J'ai ressenti une douleur dans mon cœur en réalisant que ma famille sera la première à convaincre l'Alpha de me tuer. Ils me détestent le plus. La douleur physique que je ressens, couplée au chagrin de savoir que votre famille veut votre mort, m'a fait haleter de douleur. Peut-être serait-il mieux que l'Alpha me fasse simplement tuer. Peut-être... de cette façon, je pourrais être libérée de cette prison et de cette douleur.

Soudain, je réalise que M. Sanders ne parle plus et que tout le monde dans la salle est silencieux.

"Qu'est-ce que c'était ?" j'entends Mia haleter.

"Tu l'as ressenti aussi ? Je ne sais pas mais ça faisait un mal de chien." quelqu'un lui répond.

Je jette un coup d'œil involontaire pour voir de quoi ils parlent. Ce que je vois me surprend. Tout le monde est dans une sorte de torpeur et se tient la poitrine. Le professeur, M. Sanders, est très en sueur et la plupart des couleurs de son visage ont disparu. Certains de mes camarades pleurent et d'autres respirent difficilement. Quelqu'un leur a-t-il communiqué par télépathie que quelqu'un est mort ? Je me demande.
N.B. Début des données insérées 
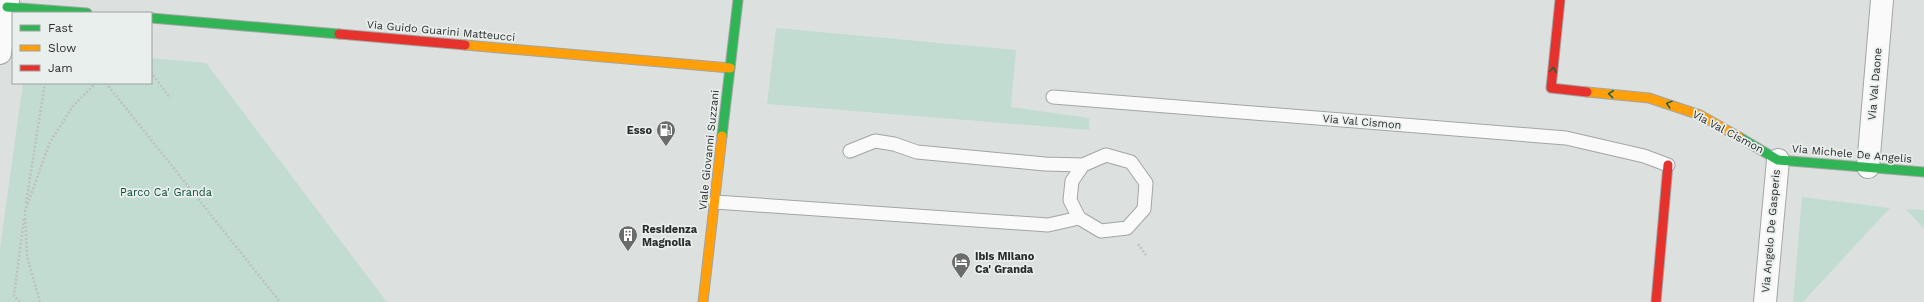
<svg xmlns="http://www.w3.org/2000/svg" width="1924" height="302" font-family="'Work Sans',sans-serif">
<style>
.green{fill:#c2dcd2}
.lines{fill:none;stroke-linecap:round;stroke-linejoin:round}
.lane-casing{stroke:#a2a5a4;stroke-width:15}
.street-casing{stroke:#a2a5a4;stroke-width:24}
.fast-casing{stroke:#a2a5a4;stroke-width:11}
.slow-casing{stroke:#a2a5a4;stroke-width:11}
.jam-casing{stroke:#a2a5a4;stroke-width:11}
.path{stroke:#bfc0c0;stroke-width:2.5;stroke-dasharray:2 2;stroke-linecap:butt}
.lane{stroke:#fafafa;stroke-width:13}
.street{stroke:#fafafa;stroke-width:22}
.fast{stroke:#30b455;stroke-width:9}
.slow{stroke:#ff9f0a;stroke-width:9}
.jam{stroke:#e5322d;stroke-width:9}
.oneway{stroke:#2d633c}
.labels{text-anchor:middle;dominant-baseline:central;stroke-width:3.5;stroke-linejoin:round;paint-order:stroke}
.street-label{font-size:11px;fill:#2b2d2c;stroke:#e9efec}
.poi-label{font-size:11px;font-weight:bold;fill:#2b2d2c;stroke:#e9efec;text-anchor:start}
.park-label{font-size:11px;fill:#0b4d3b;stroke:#e9efec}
</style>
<rect width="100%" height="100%" fill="#dce1df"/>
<path class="green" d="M776 28 1016 50 1011 107 1089 118V130L767 104Z
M151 58 206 63 387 302H0V248L23 83H151Z
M1802 197 1890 208 1803 302H1793Z
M1906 209 1924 210V229Z"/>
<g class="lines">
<g class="lane-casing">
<path id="lane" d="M1053 97 1566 138 1644 156 1668 165
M850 151 875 141 894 144 917 152 1045 164 1083 165
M715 202 1048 225 1079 218 1101 231 1127 228 1144 209 1146 183 1131 162 1106 155 1083 165 1072 181 1070 200 1079 218"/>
</g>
<g class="street-casing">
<path id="street" d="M0 53 8 0
M1868 167 1882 0
M1765 302 1778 160"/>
</g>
<g class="fast-casing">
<path id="fast" d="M7 7 87 13
M151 18 339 34
M722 136 738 0
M1739 137 1778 160 1924 172"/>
</g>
<g class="slow-casing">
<path id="slow" d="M465 45 730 68
M1587 92 1649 98 1700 115 1739 137
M703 302 722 136"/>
</g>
<g class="jam-casing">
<path id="jam" d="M1560 0 1551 88 1587 92
M339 34 465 45
M1656 302 1668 165"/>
</g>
<path class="path" d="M151 72 170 98
M106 83 280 302
M26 203 45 83
M1138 244 1146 255
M20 302 14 296 24 218
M40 302 27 256 25 211 50 142 73 106 96 83"/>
<use href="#lane" class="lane"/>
<use href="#street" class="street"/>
<use href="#fast" class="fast"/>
<use href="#slow" class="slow"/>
<use href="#jam" class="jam"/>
</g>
<defs><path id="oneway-chevron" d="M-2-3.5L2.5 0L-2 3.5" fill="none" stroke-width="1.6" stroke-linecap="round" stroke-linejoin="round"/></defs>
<g class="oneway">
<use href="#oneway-chevron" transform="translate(1553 70) rotate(-85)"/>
<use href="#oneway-chevron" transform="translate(1611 94) rotate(-174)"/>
<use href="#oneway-chevron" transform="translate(1669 104) rotate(-162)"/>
</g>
<defs>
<g id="fuel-pin" transform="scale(1)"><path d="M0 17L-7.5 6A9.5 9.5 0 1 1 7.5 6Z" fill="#696c6b" stroke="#e9efec"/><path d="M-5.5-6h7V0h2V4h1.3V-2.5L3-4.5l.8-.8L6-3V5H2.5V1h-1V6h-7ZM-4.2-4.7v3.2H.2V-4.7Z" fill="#fff"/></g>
<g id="building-pin" transform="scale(1)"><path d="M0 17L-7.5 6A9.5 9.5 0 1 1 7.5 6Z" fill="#696c6b" stroke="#e9efec"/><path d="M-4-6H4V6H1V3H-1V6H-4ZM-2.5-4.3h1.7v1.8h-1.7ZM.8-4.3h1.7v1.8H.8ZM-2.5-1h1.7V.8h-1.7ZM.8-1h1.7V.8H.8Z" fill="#fff"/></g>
<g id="hotel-pin" transform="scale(1)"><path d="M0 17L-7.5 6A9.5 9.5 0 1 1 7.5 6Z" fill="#696c6b" stroke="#e9efec"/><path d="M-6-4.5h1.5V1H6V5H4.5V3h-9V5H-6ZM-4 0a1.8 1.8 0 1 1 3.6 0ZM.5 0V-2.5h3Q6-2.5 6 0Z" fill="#fff"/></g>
</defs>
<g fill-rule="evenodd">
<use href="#fuel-pin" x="666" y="130"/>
<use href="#building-pin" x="628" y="235"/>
<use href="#hotel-pin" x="961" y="262"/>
</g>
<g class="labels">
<g class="street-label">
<text transform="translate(441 31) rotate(5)">Via Guido Guarini Matteucci</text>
<text transform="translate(1875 84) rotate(-85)">Via Val Daone</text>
<text transform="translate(1362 122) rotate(5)">Via Val Cismon</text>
<text transform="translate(1728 132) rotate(28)">Via Val Cismon</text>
<text transform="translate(709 150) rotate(-84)">Viale Giovanni Suzzani</text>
<text transform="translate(1852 154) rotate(5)">Via Michele De Angelis</text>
<text transform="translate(1771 231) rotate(-85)">Via Angelo De Gasperis</text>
</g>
<g class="poi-label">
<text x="652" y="130" text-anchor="end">Esso</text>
<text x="642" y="229">Residenza<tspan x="642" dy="13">Magnolia</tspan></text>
<text x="975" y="256">Ibis Milano<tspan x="975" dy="13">Ca' Granda</tspan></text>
</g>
<g class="park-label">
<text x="166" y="192">Parco Ca' Granda</text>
</g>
</g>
<rect x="12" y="12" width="140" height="72" fill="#e9efec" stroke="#9da19f"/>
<rect x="20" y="25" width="20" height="6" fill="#30b455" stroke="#9da19f"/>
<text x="48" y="32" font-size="12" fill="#2b2d2c">Fast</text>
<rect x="20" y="45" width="20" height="6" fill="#ff9f0a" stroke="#9da19f"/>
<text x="48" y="52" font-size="12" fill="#2b2d2c">Slow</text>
<rect x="20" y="65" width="20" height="6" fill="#e5322d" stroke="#9da19f"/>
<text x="48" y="72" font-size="12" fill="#2b2d2c">Jam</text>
</svg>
J'espère que non.

En soupirant, je regarde involontairement M. Sanders et le trouve en train de me regarder directement. Je me fige sur mon siège en voyant ses yeux fixés sur les miens. C'est la première fois que je vois une paire d'yeux depuis des années. Non, c'est impossible. Le Bêta m'a ordonné de garder les yeux rivés au sol, de ne jamais regarder quelqu'un. Et ses ordres ne peuvent être enfreints, sauf... s'il est mort.